- Exercise brief -
Give back, unchanged, each line from the one containing "middle pip: (457, 212)" through the last line of the entries below.
----- Records for processing -----
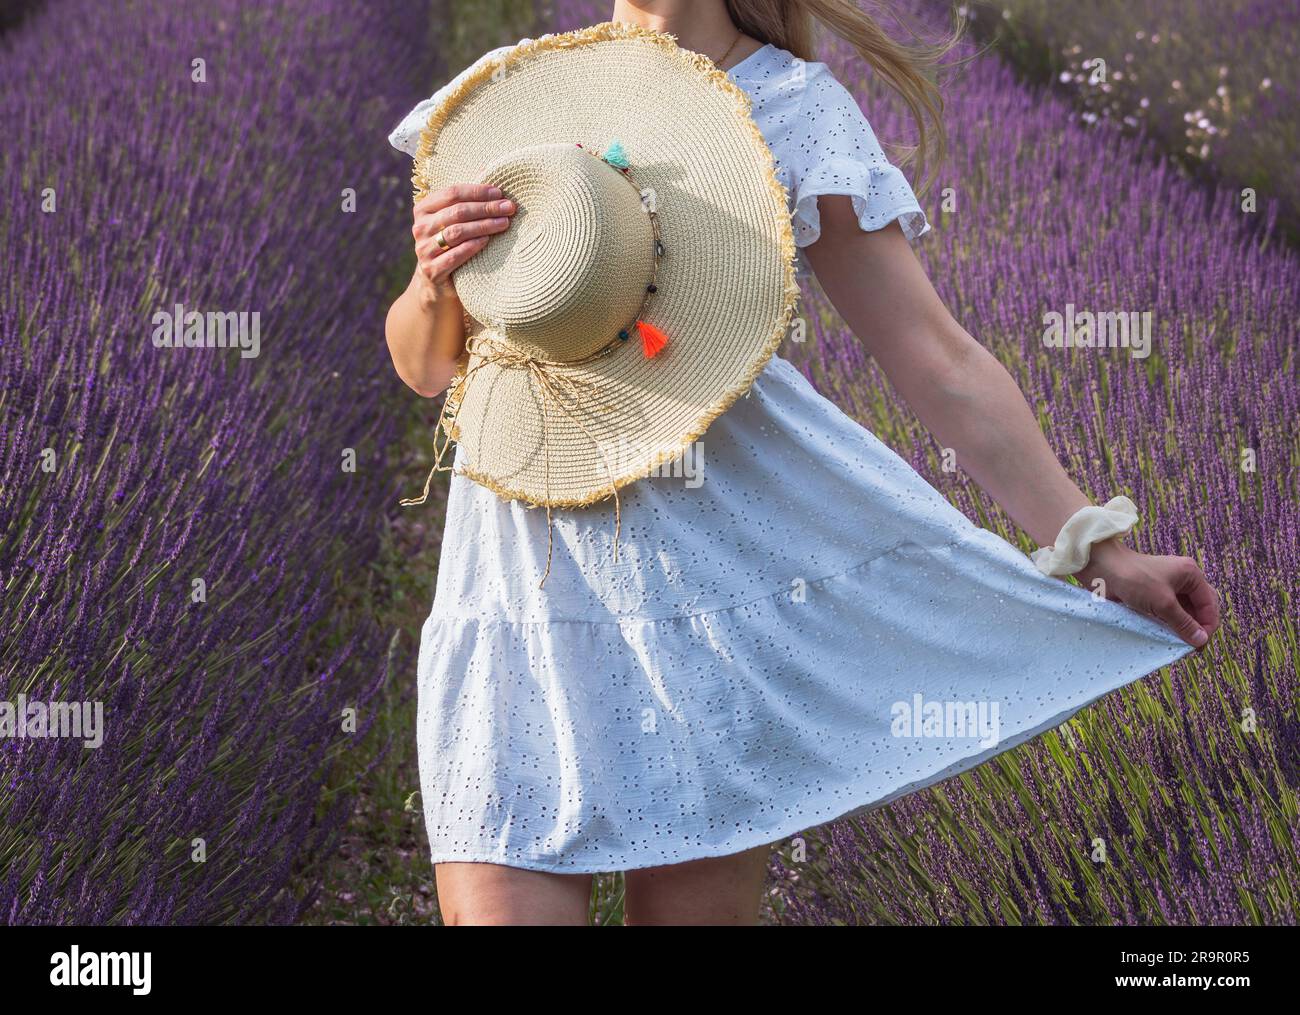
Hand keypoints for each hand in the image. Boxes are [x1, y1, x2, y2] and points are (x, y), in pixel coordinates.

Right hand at [412, 183, 515, 295]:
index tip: (499, 193)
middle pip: (457, 212)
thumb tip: (496, 190)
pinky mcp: (431, 270)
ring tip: (504, 223)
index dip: (477, 191)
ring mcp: (424, 250)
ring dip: (483, 225)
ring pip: (457, 232)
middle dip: (486, 208)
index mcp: (423, 209)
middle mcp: (420, 228)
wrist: (436, 282)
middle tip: (508, 208)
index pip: (451, 193)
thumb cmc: (451, 245)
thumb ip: (465, 205)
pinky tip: (487, 240)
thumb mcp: (451, 222)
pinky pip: (454, 255)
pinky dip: (473, 246)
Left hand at [1074, 539, 1220, 648]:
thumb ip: (1184, 623)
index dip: (1207, 625)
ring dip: (1182, 627)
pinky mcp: (1151, 595)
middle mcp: (1181, 579)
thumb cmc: (1134, 580)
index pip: (1209, 604)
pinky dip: (1169, 624)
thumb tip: (1201, 640)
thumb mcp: (1163, 604)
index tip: (1199, 645)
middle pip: (1198, 608)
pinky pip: (1167, 613)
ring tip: (1178, 644)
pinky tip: (1166, 636)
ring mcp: (1166, 587)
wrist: (1101, 568)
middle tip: (1190, 647)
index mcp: (1190, 574)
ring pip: (1182, 612)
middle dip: (1197, 626)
-----
- Answer -
middle pip: (457, 212)
thumb tip: (496, 190)
pinky mcp: (431, 270)
ring tip: (504, 223)
index dip: (477, 191)
ring mcp: (424, 250)
ring dip: (483, 225)
ring pip: (457, 232)
middle dip: (486, 208)
index mcp: (423, 209)
middle mcp: (420, 228)
wrist: (436, 282)
middle tip: (508, 208)
index pip: (451, 193)
thumb cmc: (451, 245)
thumb ip: (465, 205)
pinky tip: (487, 240)
thumb mcp: (451, 222)
pinky pip: (454, 255)
pinky dip: (473, 246)
Left hand at [1074, 539, 1220, 648]:
thumb ip: (1184, 623)
index dip: (1207, 625)
ring dip: (1182, 627)
pinky mcp: (1151, 595)
middle mcp: (1181, 579)
thumb cmc: (1134, 580)
index pip: (1209, 604)
pinky dip: (1169, 624)
thumb tip: (1201, 640)
thumb mcp: (1163, 604)
index tip: (1199, 645)
middle pip: (1198, 608)
pinky pip: (1167, 613)
ring tip: (1178, 644)
pinky tip: (1166, 636)
ring mcp: (1166, 587)
wrist: (1101, 568)
middle tip: (1190, 647)
index mcp: (1190, 574)
ring pip: (1182, 612)
middle dip: (1197, 626)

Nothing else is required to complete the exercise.